Millennium Post

Have a problem with clean politics?

While the ruling passed on Monday by the Central Information Commission directing the political parties to come under the ambit of the Right to Information Act has been hailed by large sections of the civil society and the media, the political fraternity of the country seems mightily displeased about the prospects entailed by the new compulsion. Prominently amongst the disgruntled parties, the Congress has been frank and direct about rejecting the suggestion, saying that the order is likely to ‘damage’ the democratic fabric of the institutions! It is obviously not unexpected that the Congress, despite being the main partner in the ramshackle coalition that is the United Progressive Alliance, and in spite of being in the eye of the series of storms pertaining to the slew of corruptions scandals, has made its oppositional stance clear to the public. However, it is extremely unfortunate that the oldest political party has given the absolutely baseless reason to reject the order, a watershed in the crusade to usher in transparency and accountability in the political affairs, that it would create ruptures in the political system, and would be used to harness undue information against rival political factions. Deplorably enough, even the Communist Part of India (Marxist) has joined the bandwagon of the Congress and has voiced a unanimous disapproval of the judgement of the CIC, saying that it would cause disagreements within the party, the management of which would become more difficult if the public gets access to sensitive information. Similarly, BJP’s suggestion that the matter be referred to the Election Commission is equally flawed since the CIC’s order has nothing to do with parties winning the elections, but their crucial role as political organisations representing certain people, agendas, ideologies and visions for the functioning of the democracy.

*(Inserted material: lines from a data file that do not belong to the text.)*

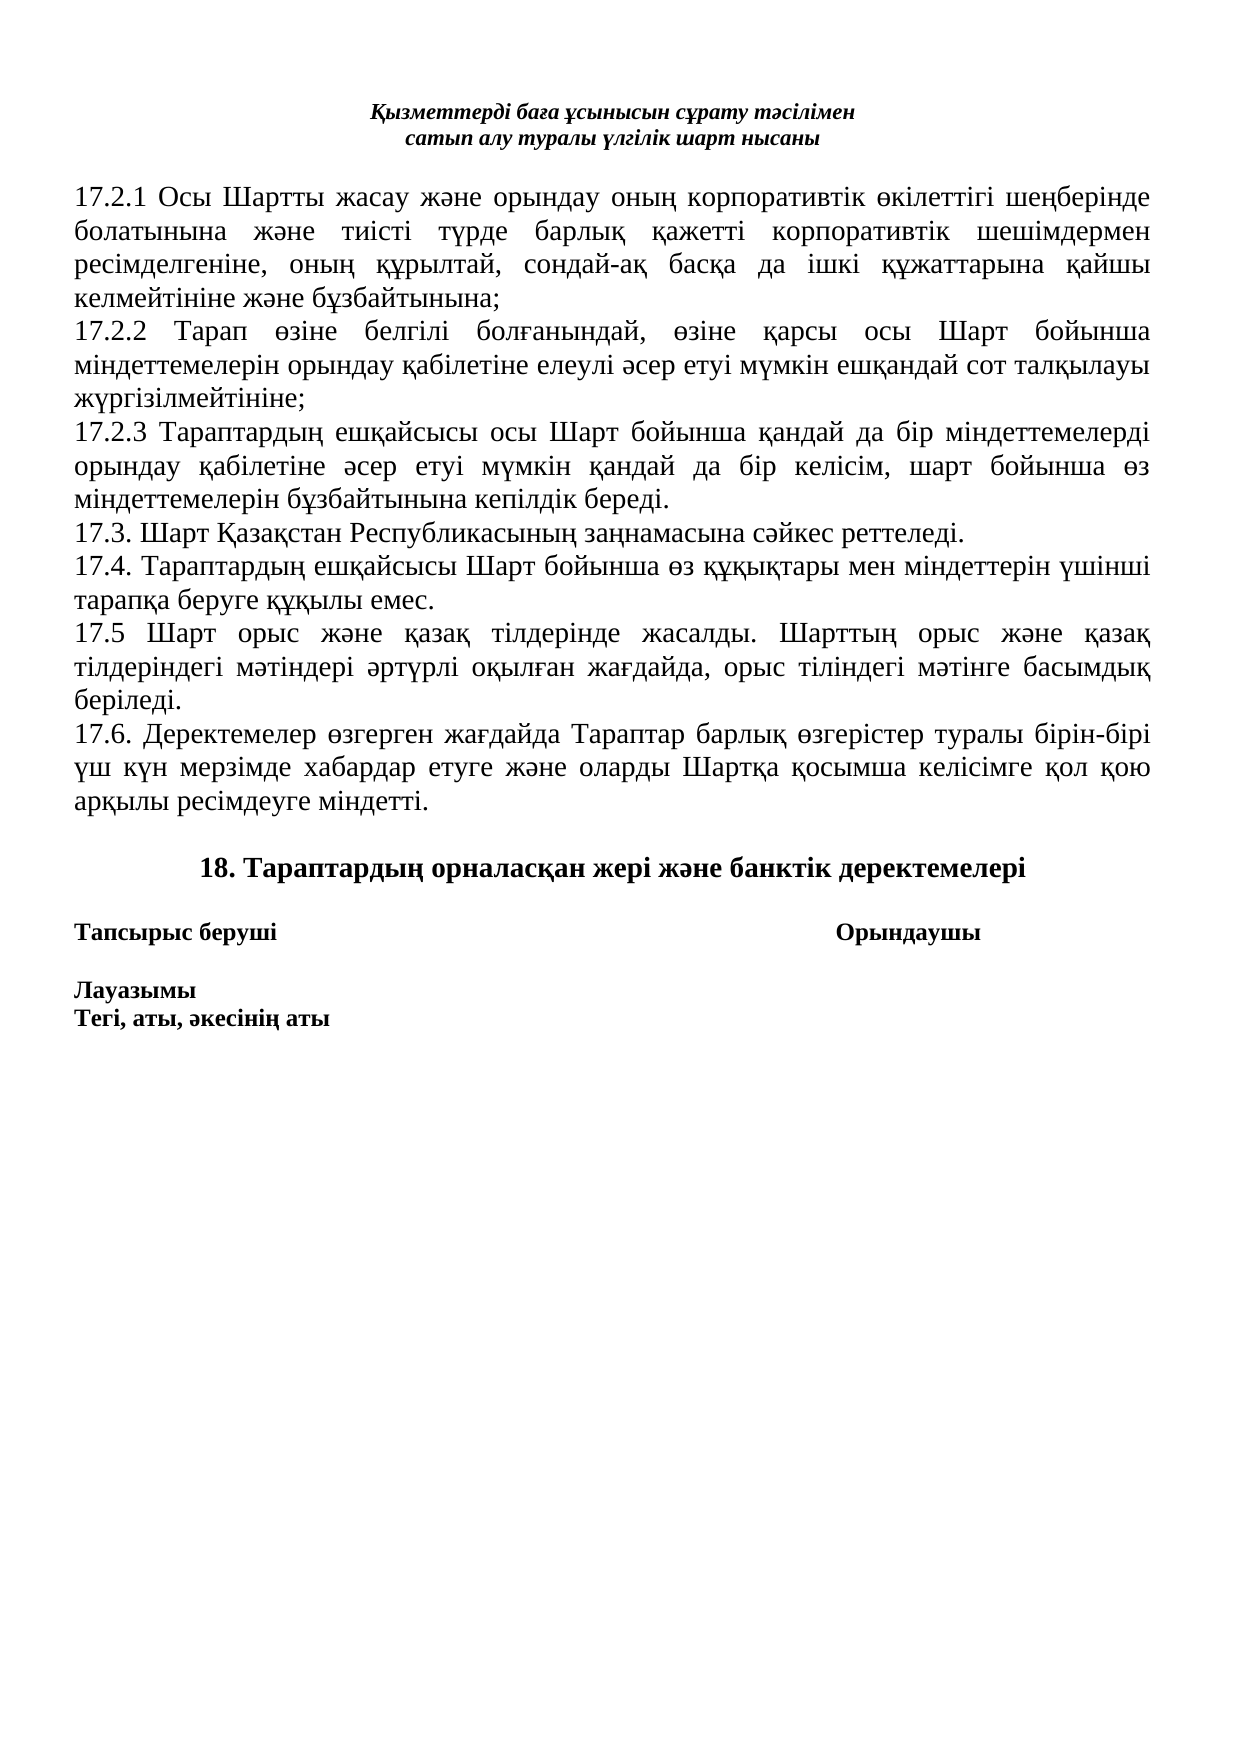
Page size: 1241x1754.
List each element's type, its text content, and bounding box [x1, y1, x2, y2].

text 17.2.1 Осы Шартты жасау және орындау оның корпоративтік өкілеттігі шеңберінде болатынына және тиісті түрде барлық қажетті корпоративтік шешімдермен ресімделгеніне, оның құрылтай, сондай-ақ басқа да ішкі құжаттарына қайшы келмейтініне және бұзбайтынына; [74, 179, 1152, 313]
text 17.5 Шарт орыс және қазақ тілдерінде жасалды. Шарттың орыс және қазақ тілдеріндегі мәтіндері әртүрлі оқылған жағдайда, орыс тіліндегі мәтінге басымдық беріледі. [74, 615, 1152, 716]
table_header Тапсырыс беруші Лауазымы Тегі, аты, әкесінің аты [63, 917, 605, 1066]
text 17.3. Шарт Қазақстан Республикасының заңнамасына сәйкес реттеледі. [74, 515, 1152, 548]
text 17.6. Деректемелер өзгерген жағдайда Тараптар барлық өзгерістер туралы бірін-бірі үш күн мерзімде хабардар етуге және оларды Шартқа қосымша келісімге қол қою арқылы ресімдеуге міндетті. [74, 716, 1152, 817]
table_header Орындаушы [605, 917, 1148, 1066]
text 18. Тараптардың орналасқан жері және банктік деректемелері [74, 850, 1152, 884]
text 17.2.2 Тарап өзіне белгілі болғанындай, өзіне қарсы осы Шарт бойынша міндеттемелерін орындау қабілетіне елеулі әсер етуі мүмкін ешқандай сот талқылауы жүргізілмейтініне; [74, 313, 1152, 414]
text 17.4. Тараптардың ешқайсысы Шарт бойынша өз құқықтары мен міндеттерін үшінші тарапқа беруге құқылы емес. [74, 548, 1152, 615]
text 17.2.3 Тараптардың ешқайсысы осы Шарт бойынша қандай да бір міндеттемелерді орындау қабілетіне әсер етуі мүмкін қандай да бір келісім, шарт бойынша өз міндеттемелерін бұзбайтынына кепілдік береді. [74, 414, 1152, 515]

Political parties cannot remain barricaded behind impunities because they have a direct bearing upon the way parliamentary democracy functions in this country. And having control over information regarding the public policies, manifestos, criminal and educational history of election candidates and others holding posts within the parties, criteria of selection of the candidates as well as adequate representation of all sections of people to ensure inner-party democracy, financial sources of the parties, along with details of voluntary donations, among others, is indispensable for a discerning citizenry so as to be able to choose and elect candidates wisely. Since political parties have an immediate effect on the functioning of the democracy, and since many of them receive substantial government aid, in terms of monetary donations, subsidies in land and other amenities, income tax exemptions, it is obvious that their coming under the purview of the RTI is completely justified. This would prove to be a great tool in the hands of the people whom the parties claim to represent in the first place. Sadly, stonewalling such a great populist reform would only mean that parties have much to hide, that being under the ambit of RTI would bring out in the open.